The center cockpit and the ketch rig, if it is the case, play an important role also on the ease of handling. The boat must be well balanced and the forces at the rudder remain reasonable. This is true for the Gin Fizz. The peculiar organization of the cockpit makes it as stated above a very efficient workstation as you can always work standing. You benefit fully of your body weight and work faster. When the boat was new the fact that the helmsman could not reach the main and the genoa sheets was considered as a problem. This problem has disappeared as the modern quadrant placed autopilots can always take the helm at least momentarily, even if you like to steer your boat most of the time yourself.
The ketch rig offers you a lot of possibilities. Sailing upwind you can quickly take the mizzen down and sail with the genoa and the main. This moves the center of the forces forward and allows the boat to stay well balanced and keep a full genoa up to 15 knot/s wind. It goes very nicely so. In stronger winds one might like to take the main down and sail with a combination of the genoa and the mizzen. This is very nice in breeze sailing downwind as well as you do not have to worry about the boom and eventual accidental gibes. A racer would not do that but you will achieve a very nice average speed anyhow, so why take an unnecessary extra stress. As you see one can always find a reasonable solution to tackle the conditions and the simple but robust gear onboard will always serve you correctly.

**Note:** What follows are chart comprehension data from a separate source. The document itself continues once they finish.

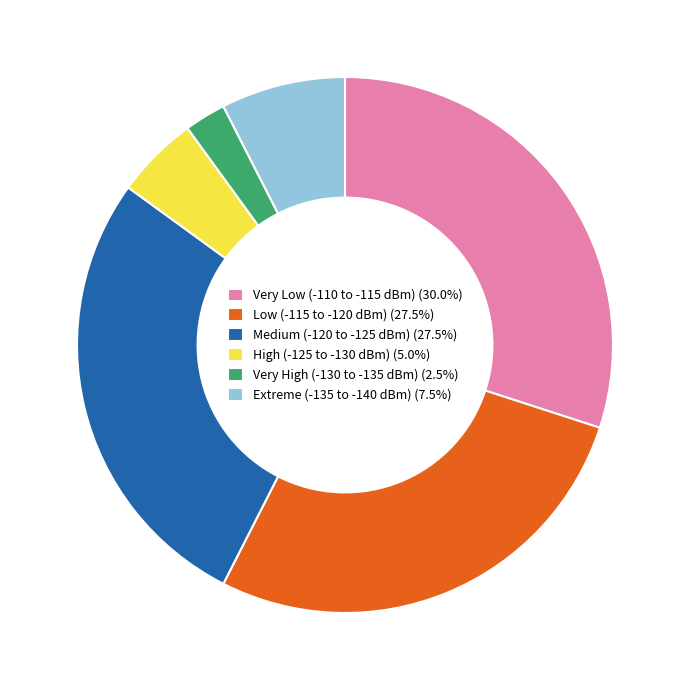

Do Very High (-130 to -135 dBm) (2.5%) and High (-125 to -130 dBm) (5.0%) together represent more than half of the pie?

No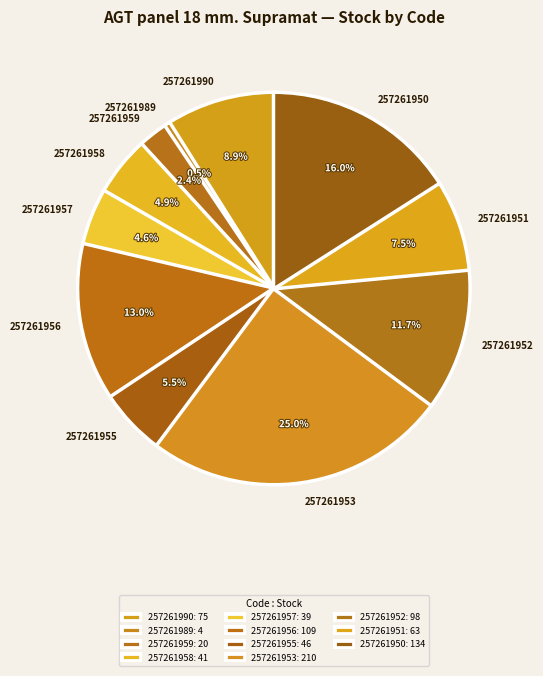

What portion of the pie excludes 257261950?

84.0%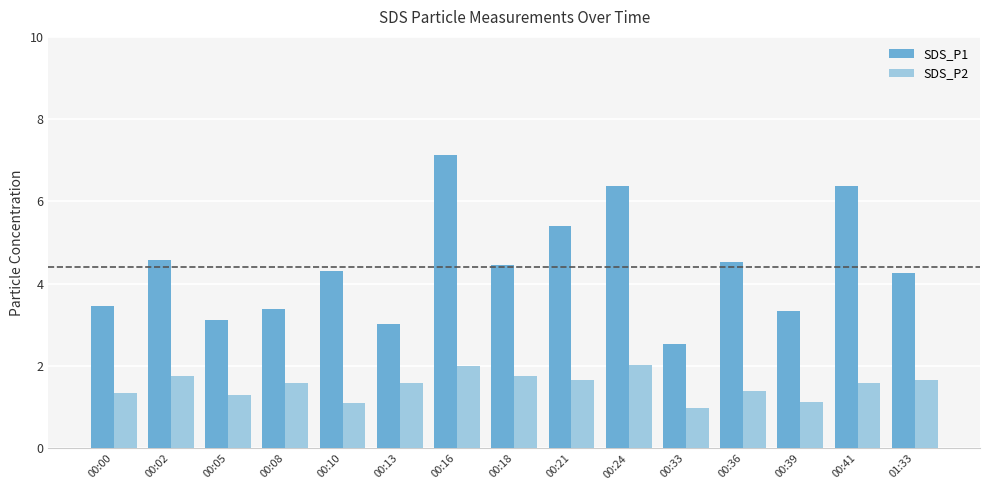

How many bars are there in each group?

2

Gin Fizz is considered as a cruiser but Michel Joubert told me that his goal was to design a “bateau polyvalent comme peut l’être aujourd’hui un Sun Fast ou un First”. How does this correspond to the reality? It is interesting to look back at the voyage of Laura Dekker for an answer.
Ms Dekker sailed out of Galapagos on the 7th of May and arrived to Hiva Oa at the Marquesas Islands on the 25th. This is a journey on open sea, certainly made in good conditions; She makes 2960 miles in 18 days that is an average of 164 nautical miles per day. Have you ever made such a daily average? a 15 year old girl alone on an 11 meter boat has done it for a time of two weeks in a row.
It is not easy to find recent racing history on the Gin Fizz. The Transquadra is a French Atlantic race reserved for amateurs of 40 years of age or more. The race is sailed in solo or double in two stages France-Madera-Martinique. Monsieur Philippe Bonvallot won this race in 1999 on a Gin Fizz having Madame Bonvallot as the double and Monsieur and Madame Hebel were fifth.
There is a Transquadra race in preparation for 2014-2015 and Jeanneau is again ready for it. The company is introducing at the Paris boat show a new boat designed in particular for this purpose. The new Jeanneau will do as well as the Gin Fizz did or of course it will do even a lot better. Let’s welcome and wish good luck for the Sun Fast 3600.